Глава VII. Тайна Морейля
Еще месяц назад нелегко было бы следить за домом Жана Морейля, но в конце апреля деревья, одевшиеся в листву, значительно упростили эту задачу. Обри наметил наблюдательный пост в чащобе напротив калитки особняка. Лионель должен был присоединиться к привратнику в десять часов вечера, чтобы ничего не упустить. Незаметно проскользнуть в заросли не составляло труда, несмотря на хорошее электрическое освещение: усадьба Морейля была безлюдной, что тоже играло на руку графу де Празу и его сообщнику.
– В роли шпиона я чувствую себя омерзительно, – проворчал Лионель, но Обри ничего не ответил и приложил палец к губам.
В трехэтажном особняке царила тишина, окна тонули во мраке за исключением двух, выходивших не на улицу, а в парк. За решеткой качались деревья, вздымая к небу широкие ветви. Узкие полоски света прорезывали отбрасываемую фасадом тень и свидетельствовали о том, что одна из комнат с окнами, закрытыми ставнями, освещена – это был кабинет Жана Морейля.
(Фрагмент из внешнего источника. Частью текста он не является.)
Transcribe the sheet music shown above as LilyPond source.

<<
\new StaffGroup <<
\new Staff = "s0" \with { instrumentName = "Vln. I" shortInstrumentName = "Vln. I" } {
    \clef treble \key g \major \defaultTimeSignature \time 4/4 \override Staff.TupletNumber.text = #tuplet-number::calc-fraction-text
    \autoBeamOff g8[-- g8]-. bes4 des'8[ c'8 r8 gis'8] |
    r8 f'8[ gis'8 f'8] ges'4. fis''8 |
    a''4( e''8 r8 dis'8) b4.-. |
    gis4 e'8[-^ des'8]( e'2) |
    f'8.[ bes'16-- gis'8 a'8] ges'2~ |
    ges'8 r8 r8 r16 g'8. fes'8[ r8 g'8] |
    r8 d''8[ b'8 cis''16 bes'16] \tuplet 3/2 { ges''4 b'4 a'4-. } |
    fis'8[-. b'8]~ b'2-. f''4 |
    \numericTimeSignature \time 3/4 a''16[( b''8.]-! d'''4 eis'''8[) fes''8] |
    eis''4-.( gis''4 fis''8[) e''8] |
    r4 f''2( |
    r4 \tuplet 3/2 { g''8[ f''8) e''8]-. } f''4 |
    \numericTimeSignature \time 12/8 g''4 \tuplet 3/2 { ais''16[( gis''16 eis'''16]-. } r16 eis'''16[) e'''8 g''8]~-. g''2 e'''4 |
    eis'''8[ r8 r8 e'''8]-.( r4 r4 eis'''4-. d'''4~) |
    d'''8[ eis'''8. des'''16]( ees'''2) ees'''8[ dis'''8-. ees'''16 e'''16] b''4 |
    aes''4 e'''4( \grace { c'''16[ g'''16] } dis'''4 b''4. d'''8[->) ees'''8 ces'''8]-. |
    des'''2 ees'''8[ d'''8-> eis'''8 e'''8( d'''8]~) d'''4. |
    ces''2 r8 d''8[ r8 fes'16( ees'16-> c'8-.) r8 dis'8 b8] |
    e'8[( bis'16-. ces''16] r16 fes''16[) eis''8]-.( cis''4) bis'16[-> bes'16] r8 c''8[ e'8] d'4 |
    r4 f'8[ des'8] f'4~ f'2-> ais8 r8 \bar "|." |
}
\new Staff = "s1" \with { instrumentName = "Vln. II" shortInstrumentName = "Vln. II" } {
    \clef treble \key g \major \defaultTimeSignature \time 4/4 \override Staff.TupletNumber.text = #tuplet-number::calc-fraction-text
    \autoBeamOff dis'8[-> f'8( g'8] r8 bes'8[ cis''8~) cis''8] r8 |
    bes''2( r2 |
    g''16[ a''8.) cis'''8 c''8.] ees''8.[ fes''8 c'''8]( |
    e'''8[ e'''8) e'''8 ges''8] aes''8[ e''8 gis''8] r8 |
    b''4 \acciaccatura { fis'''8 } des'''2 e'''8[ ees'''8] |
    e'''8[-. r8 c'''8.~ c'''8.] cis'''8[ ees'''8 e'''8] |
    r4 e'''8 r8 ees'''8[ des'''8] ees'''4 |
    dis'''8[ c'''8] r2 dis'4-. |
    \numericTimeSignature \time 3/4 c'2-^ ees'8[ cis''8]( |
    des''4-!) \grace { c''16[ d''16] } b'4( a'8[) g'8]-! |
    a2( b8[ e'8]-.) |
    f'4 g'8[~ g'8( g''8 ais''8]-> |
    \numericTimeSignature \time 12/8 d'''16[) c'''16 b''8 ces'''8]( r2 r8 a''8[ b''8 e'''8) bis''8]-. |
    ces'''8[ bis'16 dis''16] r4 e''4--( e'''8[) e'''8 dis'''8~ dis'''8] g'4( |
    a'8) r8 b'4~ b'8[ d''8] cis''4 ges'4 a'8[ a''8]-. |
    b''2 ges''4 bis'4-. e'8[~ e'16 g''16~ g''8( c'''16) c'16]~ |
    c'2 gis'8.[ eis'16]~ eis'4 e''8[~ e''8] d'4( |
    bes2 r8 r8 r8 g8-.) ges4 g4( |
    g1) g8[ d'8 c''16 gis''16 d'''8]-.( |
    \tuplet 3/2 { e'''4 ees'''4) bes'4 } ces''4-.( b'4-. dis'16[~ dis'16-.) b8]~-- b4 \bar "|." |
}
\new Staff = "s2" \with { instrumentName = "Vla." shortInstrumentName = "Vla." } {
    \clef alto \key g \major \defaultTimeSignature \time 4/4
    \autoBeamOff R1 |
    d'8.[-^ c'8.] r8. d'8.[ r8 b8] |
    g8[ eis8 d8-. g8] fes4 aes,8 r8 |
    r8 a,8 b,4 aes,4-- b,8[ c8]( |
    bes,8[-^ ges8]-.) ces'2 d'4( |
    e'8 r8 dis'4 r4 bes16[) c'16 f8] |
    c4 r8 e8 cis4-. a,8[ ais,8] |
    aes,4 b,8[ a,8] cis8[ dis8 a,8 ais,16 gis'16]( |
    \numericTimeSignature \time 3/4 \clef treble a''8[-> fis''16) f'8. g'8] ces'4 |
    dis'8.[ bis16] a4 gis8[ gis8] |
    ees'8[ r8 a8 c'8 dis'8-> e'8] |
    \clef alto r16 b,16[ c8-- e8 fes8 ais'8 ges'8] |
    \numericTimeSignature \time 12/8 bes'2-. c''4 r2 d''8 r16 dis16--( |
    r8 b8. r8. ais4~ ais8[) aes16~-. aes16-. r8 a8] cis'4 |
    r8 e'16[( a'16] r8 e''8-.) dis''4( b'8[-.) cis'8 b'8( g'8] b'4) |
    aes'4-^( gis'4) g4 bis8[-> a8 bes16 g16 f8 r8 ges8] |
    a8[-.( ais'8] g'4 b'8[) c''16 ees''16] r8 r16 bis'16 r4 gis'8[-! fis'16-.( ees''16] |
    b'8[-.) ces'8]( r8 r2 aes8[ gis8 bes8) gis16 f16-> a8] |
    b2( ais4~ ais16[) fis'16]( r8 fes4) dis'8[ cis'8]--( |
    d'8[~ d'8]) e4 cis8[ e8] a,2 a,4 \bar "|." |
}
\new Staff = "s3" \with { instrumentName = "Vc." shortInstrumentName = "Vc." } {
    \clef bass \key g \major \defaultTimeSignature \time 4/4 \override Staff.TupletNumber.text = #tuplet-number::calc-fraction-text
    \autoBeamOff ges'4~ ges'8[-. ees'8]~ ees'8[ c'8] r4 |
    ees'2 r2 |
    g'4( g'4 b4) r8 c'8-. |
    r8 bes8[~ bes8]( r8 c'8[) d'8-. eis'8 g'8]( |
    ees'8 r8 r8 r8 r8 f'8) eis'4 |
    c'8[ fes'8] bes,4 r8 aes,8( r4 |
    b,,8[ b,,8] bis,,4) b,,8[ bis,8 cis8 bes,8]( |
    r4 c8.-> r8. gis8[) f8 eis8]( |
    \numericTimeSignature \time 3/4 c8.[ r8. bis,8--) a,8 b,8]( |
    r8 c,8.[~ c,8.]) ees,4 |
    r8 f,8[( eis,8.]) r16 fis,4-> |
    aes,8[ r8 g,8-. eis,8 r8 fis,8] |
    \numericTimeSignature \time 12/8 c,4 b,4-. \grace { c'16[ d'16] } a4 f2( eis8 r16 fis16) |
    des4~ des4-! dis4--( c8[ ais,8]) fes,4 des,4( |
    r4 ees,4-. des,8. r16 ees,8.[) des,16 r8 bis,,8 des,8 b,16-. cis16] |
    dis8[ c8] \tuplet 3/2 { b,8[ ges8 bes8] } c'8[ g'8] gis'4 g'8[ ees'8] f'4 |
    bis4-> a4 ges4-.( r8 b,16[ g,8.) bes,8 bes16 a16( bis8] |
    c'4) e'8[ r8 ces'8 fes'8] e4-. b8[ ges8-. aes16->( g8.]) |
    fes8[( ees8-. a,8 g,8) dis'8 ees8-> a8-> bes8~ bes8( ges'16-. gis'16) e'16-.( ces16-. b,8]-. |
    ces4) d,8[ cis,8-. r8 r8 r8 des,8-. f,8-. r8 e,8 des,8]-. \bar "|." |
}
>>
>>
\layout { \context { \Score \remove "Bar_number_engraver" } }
Лионель и Обри знали об этом, но не придавали данному факту никакого значения, ибо собирались выследить не Морейля, а ту загадочную особу, которая, по их предположениям, по ночам приходит в особняк с согласия молодого аристократа, хотя тот помолвлен с мадемуазель Лаваль.
Лионель поминутно кидал раздраженные взгляды на редких прохожих, а когда ему становилось невмоготу, прогуливался взад-вперед по парку, мысленно ругая мать за ее нелепую выдумку. «Зачем я явился сюда? – вскипал он. – Шатаюсь тут, как идиот, перед мирным домом с освещенными окнами кабинета, где хозяин усердно трудится за письменным столом: читает, пишет, рисует. Маман совсем свихнулась на почве этого богатства – вот и сочиняет всякую чепуху. Какие тайные свидания? У Морейля наверняка нет любовницы, а я, остолоп, шпионю здесь в компании с лакеем. Какая низость! До чего я докатился!»